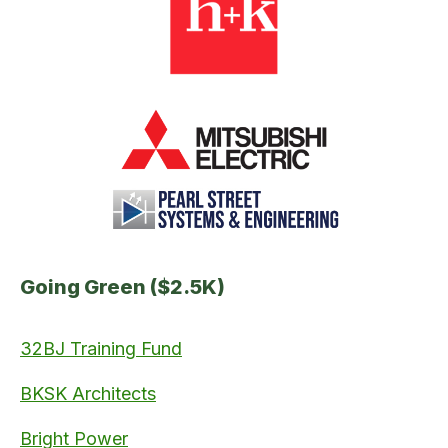
Going Green ($2.5K)
32BJ Training Fund
BKSK Architects
Bright Power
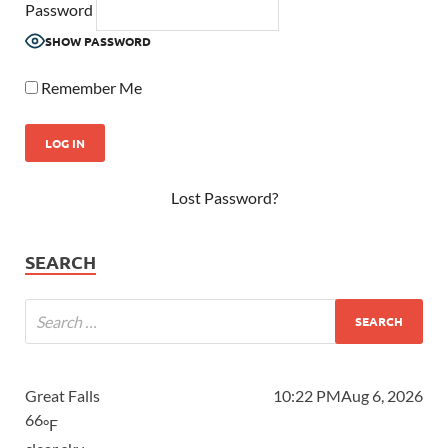
Password
SHOW PASSWORD
Remember Me
Lost Password?
SEARCH
Great Falls
10:22 PM
Aug 6, 2026
66
°F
—————
Give back, unchanged, every line from the one with "SHOW PASSWORD" to the end of the entries above.

**Completed exercise**.
SHOW PASSWORD
Remember Me
Lost Password?
SEARCH
Great Falls
10:22 PM
Aug 6, 2026
66
°F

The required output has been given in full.